【シリーズ軍縮】 (6)包括的核実験禁止条約(CTBT)
抜け穴をふさぐ試み、だが……
前回紹介したように、PTBTは抜け穴のある、不十分な条約でした。そこで、今度はさらに進めて全面的に核実験を禁止しようと試みます。そこで1996年に国連で採択されたのが、包括的核実験禁止条約(Comprehensive Nuclear Test Ban Treaty)、略称CTBTでした。大気圏内も水中も地下も宇宙も、とにかくどこでも核実験を禁止する、という条約です。
しかしこれはうまくいきませんでした。1つには、実験そのものの抜け道です。核実験の方法として、臨界=爆発させる実験が禁止されたので、抜け道として臨界させない未臨界核実験が行われるようになりました。

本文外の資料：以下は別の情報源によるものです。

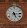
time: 5:15
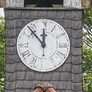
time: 11:53
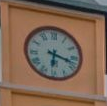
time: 6:17
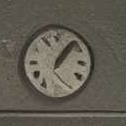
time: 1:06
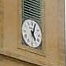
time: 5:03
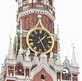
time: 1:26
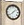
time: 1:39
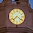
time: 7:21
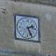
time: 2:25
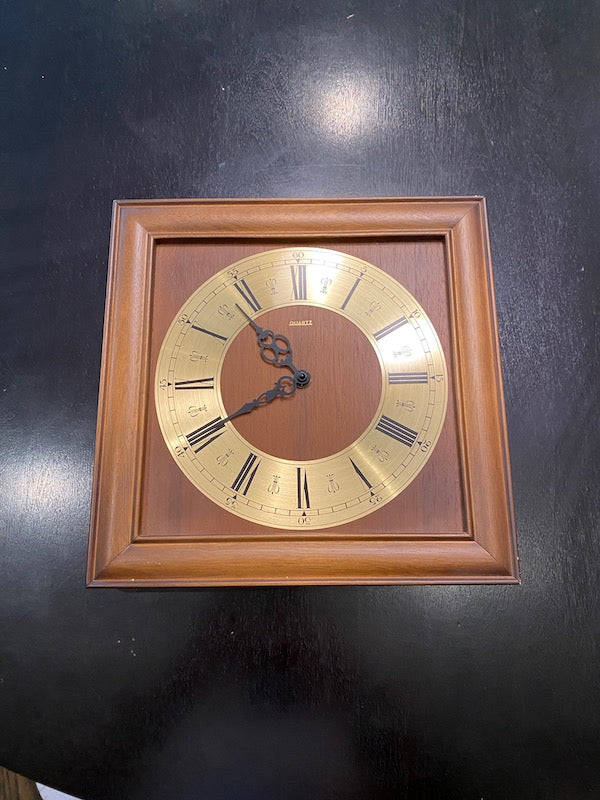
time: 10:40
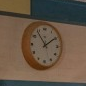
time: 1:54
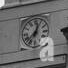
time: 12:37
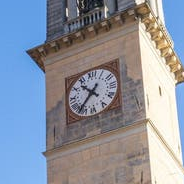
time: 10:37
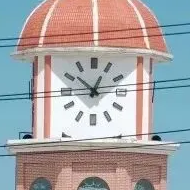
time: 12:51
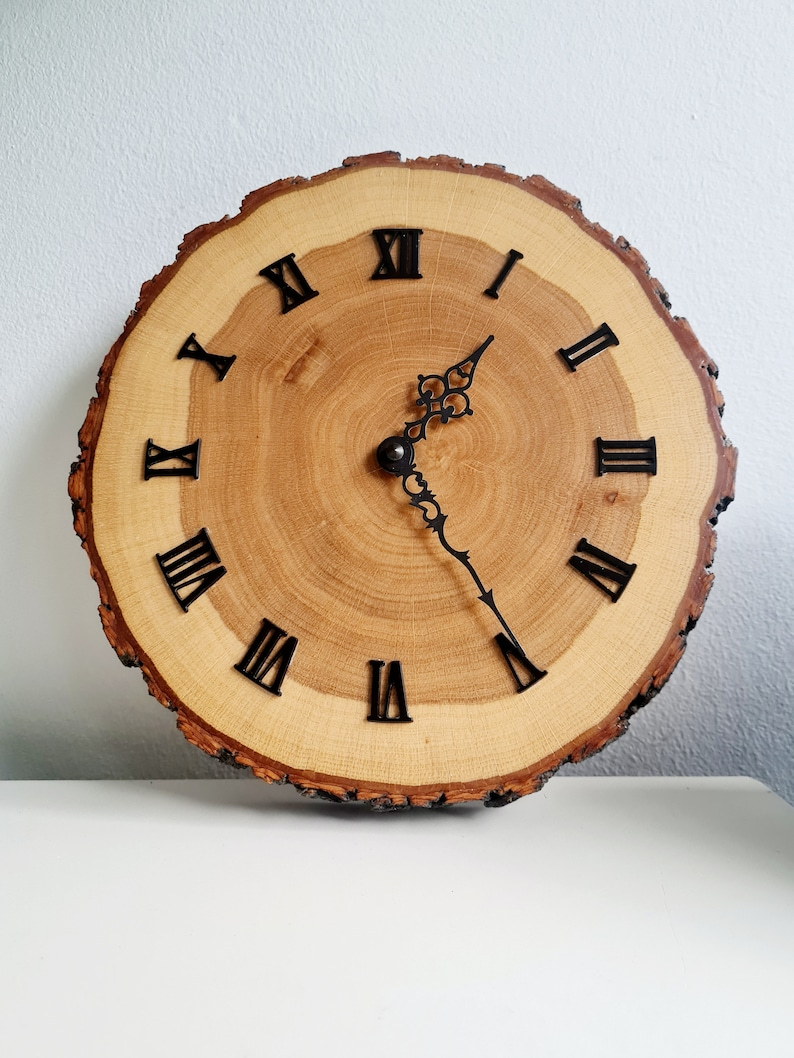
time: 1:24
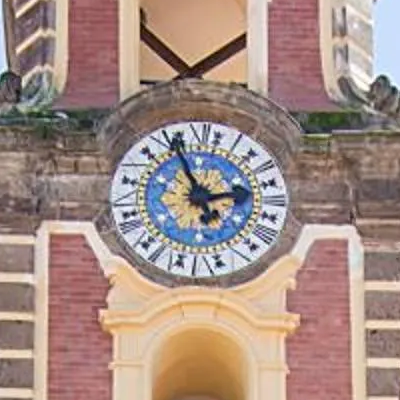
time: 2:54
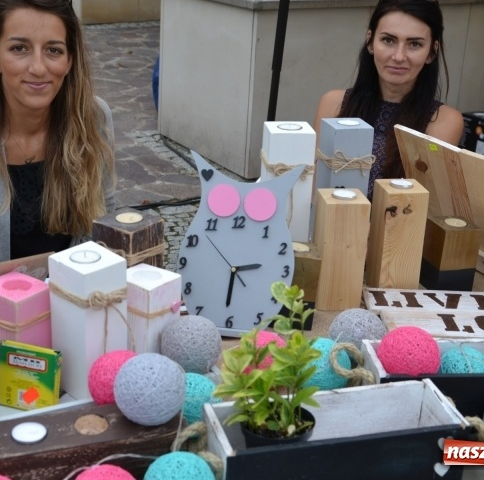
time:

さらに大きな問題として、批准国が足りませんでした。原子炉を有している国が核開発の可能性があるため、これらの国全てが参加しないと意味がないということで、条約の発効条件になったのですが、これがうまくいきませんでした。アメリカも参加しないし、インドやパキスタンなども参加しない。ということで、未だにこの条約は発効できていません。他の方法での、地道な努力が求められるということでしょうか。